From start to finish, set down the entries below exactly, leaving out the pictures.
** Opening Records for this task block **
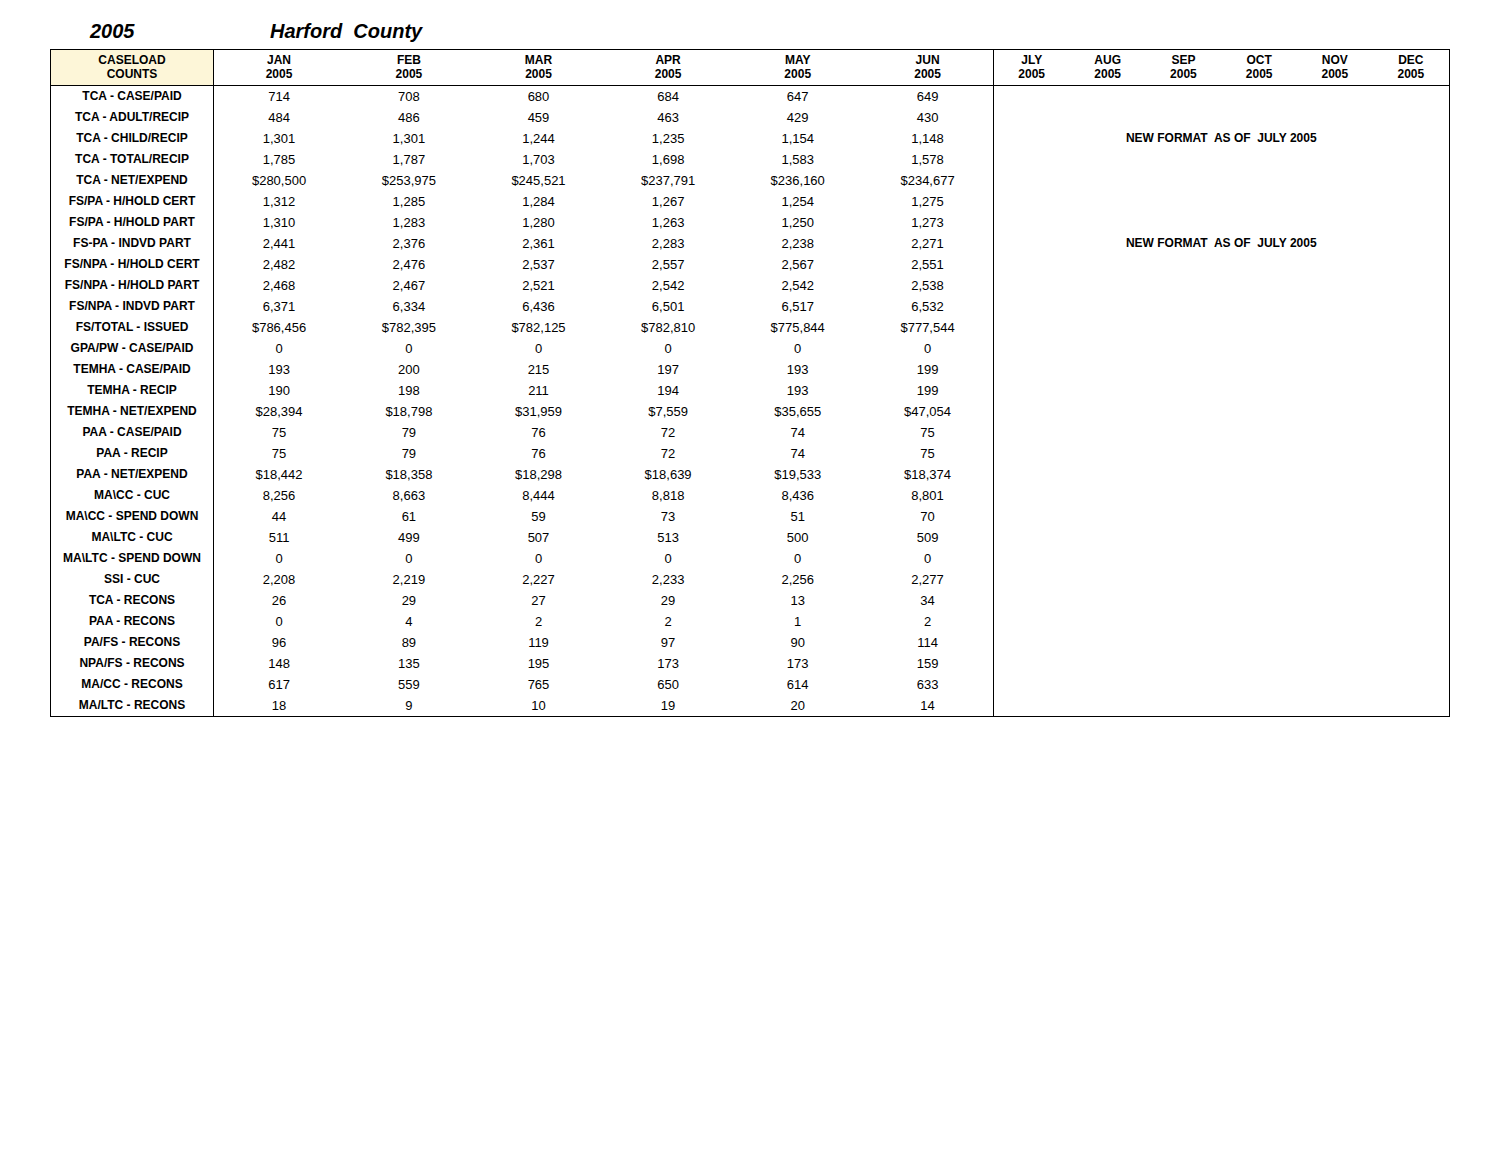2005
Harford County
| CASELOAD COUNTS | JAN 2005 | FEB 2005 | MAR 2005 | APR 2005 | MAY 2005 | JUN 2005 | JLY 2005 | AUG 2005 | SEP 2005 | OCT 2005 | NOV 2005 | DEC 2005 |
| --- | --- | --- | --- | --- | --- | --- | --- | --- | --- | --- | --- | --- |
| TCA - CASE/PAID | 714 | 708 | 680 | 684 | 647 | 649 | | | | | | |
| TCA - ADULT/RECIP | 484 | 486 | 459 | 463 | 429 | 430 | | | | | | |
| TCA - CHILD/RECIP | 1,301 | 1,301 | 1,244 | 1,235 | 1,154 | 1,148 | NEW FORMAT AS OF JULY 2005 |
| TCA - TOTAL/RECIP | 1,785 | 1,787 | 1,703 | 1,698 | 1,583 | 1,578 | | | | | | |
| TCA - NET/EXPEND | $280,500 | $253,975 | $245,521 | $237,791 | $236,160 | $234,677 | | | | | | |
| FS/PA - H/HOLD CERT | 1,312 | 1,285 | 1,284 | 1,267 | 1,254 | 1,275 | | | | | | |
| FS/PA - H/HOLD PART | 1,310 | 1,283 | 1,280 | 1,263 | 1,250 | 1,273 | | | | | | |
| FS-PA - INDVD PART | 2,441 | 2,376 | 2,361 | 2,283 | 2,238 | 2,271 | NEW FORMAT AS OF JULY 2005 |
| FS/NPA - H/HOLD CERT | 2,482 | 2,476 | 2,537 | 2,557 | 2,567 | 2,551 | | | | | | |
| FS/NPA - H/HOLD PART | 2,468 | 2,467 | 2,521 | 2,542 | 2,542 | 2,538 | | | | | | |
| FS/NPA - INDVD PART | 6,371 | 6,334 | 6,436 | 6,501 | 6,517 | 6,532 | | | | | | |
| FS/TOTAL - ISSUED | $786,456 | $782,395 | $782,125 | $782,810 | $775,844 | $777,544 | | | | | | |
| GPA/PW - CASE/PAID | 0 | 0 | 0 | 0 | 0 | 0 | | | | | | |
| TEMHA - CASE/PAID | 193 | 200 | 215 | 197 | 193 | 199 | | | | | | |
| TEMHA - RECIP | 190 | 198 | 211 | 194 | 193 | 199 | | | | | | |
| TEMHA - NET/EXPEND | $28,394 | $18,798 | $31,959 | $7,559 | $35,655 | $47,054 | | | | | | |
| PAA - CASE/PAID | 75 | 79 | 76 | 72 | 74 | 75 | | | | | | |
| PAA - RECIP | 75 | 79 | 76 | 72 | 74 | 75 | | | | | | |
| PAA - NET/EXPEND | $18,442 | $18,358 | $18,298 | $18,639 | $19,533 | $18,374 | | | | | | |
| MA\CC - CUC | 8,256 | 8,663 | 8,444 | 8,818 | 8,436 | 8,801 | | | | | | |
| MA\CC - SPEND DOWN | 44 | 61 | 59 | 73 | 51 | 70 | | | | | | |
| MA\LTC - CUC | 511 | 499 | 507 | 513 | 500 | 509 | | | | | | |
| MA\LTC - SPEND DOWN | 0 | 0 | 0 | 0 | 0 | 0 | | | | | | |
| SSI - CUC | 2,208 | 2,219 | 2,227 | 2,233 | 2,256 | 2,277 | | | | | | |
| TCA - RECONS | 26 | 29 | 27 | 29 | 13 | 34 | | | | | | |
| PAA - RECONS | 0 | 4 | 2 | 2 | 1 | 2 | | | | | | |
| PA/FS - RECONS | 96 | 89 | 119 | 97 | 90 | 114 | | | | | | |
| NPA/FS - RECONS | 148 | 135 | 195 | 173 | 173 | 159 | | | | | | |
| MA/CC - RECONS | 617 | 559 | 765 | 650 | 614 | 633 | | | | | | |
| MA/LTC - RECONS | 18 | 9 | 10 | 19 | 20 | 14 | | | | | | |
** Closing Records for this task block **
Answer area:
2005
Harford County
| CASELOAD COUNTS | JAN 2005 | FEB 2005 | MAR 2005 | APR 2005 | MAY 2005 | JUN 2005 | JLY 2005 | AUG 2005 | SEP 2005 | OCT 2005 | NOV 2005 | DEC 2005 |
| --- | --- | --- | --- | --- | --- | --- | --- | --- | --- | --- | --- | --- |
| TCA - CASE/PAID | 714 | 708 | 680 | 684 | 647 | 649 | | | | | | |
| TCA - ADULT/RECIP | 484 | 486 | 459 | 463 | 429 | 430 | | | | | | |
| TCA - CHILD/RECIP | 1,301 | 1,301 | 1,244 | 1,235 | 1,154 | 1,148 | NEW FORMAT AS OF JULY 2005 |
| TCA - TOTAL/RECIP | 1,785 | 1,787 | 1,703 | 1,698 | 1,583 | 1,578 | | | | | | |
| TCA - NET/EXPEND | $280,500 | $253,975 | $245,521 | $237,791 | $236,160 | $234,677 | | | | | | |
| FS/PA - H/HOLD CERT | 1,312 | 1,285 | 1,284 | 1,267 | 1,254 | 1,275 | | | | | | |
| FS/PA - H/HOLD PART | 1,310 | 1,283 | 1,280 | 1,263 | 1,250 | 1,273 | | | | | | |
| FS-PA - INDVD PART | 2,441 | 2,376 | 2,361 | 2,283 | 2,238 | 2,271 | NEW FORMAT AS OF JULY 2005 |
| FS/NPA - H/HOLD CERT | 2,482 | 2,476 | 2,537 | 2,557 | 2,567 | 2,551 | | | | | | |
| FS/NPA - H/HOLD PART | 2,468 | 2,467 | 2,521 | 2,542 | 2,542 | 2,538 | | | | | | |
| FS/NPA - INDVD PART | 6,371 | 6,334 | 6,436 | 6,501 | 6,517 | 6,532 | | | | | | |
| FS/TOTAL - ISSUED | $786,456 | $782,395 | $782,125 | $782,810 | $775,844 | $777,544 | | | | | | |
| GPA/PW - CASE/PAID | 0 | 0 | 0 | 0 | 0 | 0 | | | | | | |
| TEMHA - CASE/PAID | 193 | 200 | 215 | 197 | 193 | 199 | | | | | | |
| TEMHA - RECIP | 190 | 198 | 211 | 194 | 193 | 199 | | | | | | |
| TEMHA - NET/EXPEND | $28,394 | $18,798 | $31,959 | $7,559 | $35,655 | $47,054 | | | | | | |
| PAA - CASE/PAID | 75 | 79 | 76 | 72 | 74 | 75 | | | | | | |
| PAA - RECIP | 75 | 79 | 76 | 72 | 74 | 75 | | | | | | |
| PAA - NET/EXPEND | $18,442 | $18,358 | $18,298 | $18,639 | $19,533 | $18,374 | | | | | | |
| MA\CC - CUC | 8,256 | 8,663 | 8,444 | 8,818 | 8,436 | 8,801 | | | | | | |
| MA\CC - SPEND DOWN | 44 | 61 | 59 | 73 | 51 | 70 | | | | | | |
| MA\LTC - CUC | 511 | 499 | 507 | 513 | 500 | 509 | | | | | | |
| MA\LTC - SPEND DOWN | 0 | 0 | 0 | 0 | 0 | 0 | | | | | | |
| SSI - CUC | 2,208 | 2,219 | 2,227 | 2,233 | 2,256 | 2,277 | | | | | | |
| TCA - RECONS | 26 | 29 | 27 | 29 | 13 | 34 | | | | | | |
| PAA - RECONS | 0 | 4 | 2 | 2 | 1 | 2 | | | | | | |
| PA/FS - RECONS | 96 | 89 | 119 | 97 | 90 | 114 | | | | | | |
| NPA/FS - RECONS | 148 | 135 | 195 | 173 | 173 | 159 | | | | | | |
| MA/CC - RECONS | 617 | 559 | 765 | 650 | 614 | 633 | | | | | | |
| MA/LTC - RECONS | 18 | 9 | 10 | 19 | 20 | 14 | | | | | | |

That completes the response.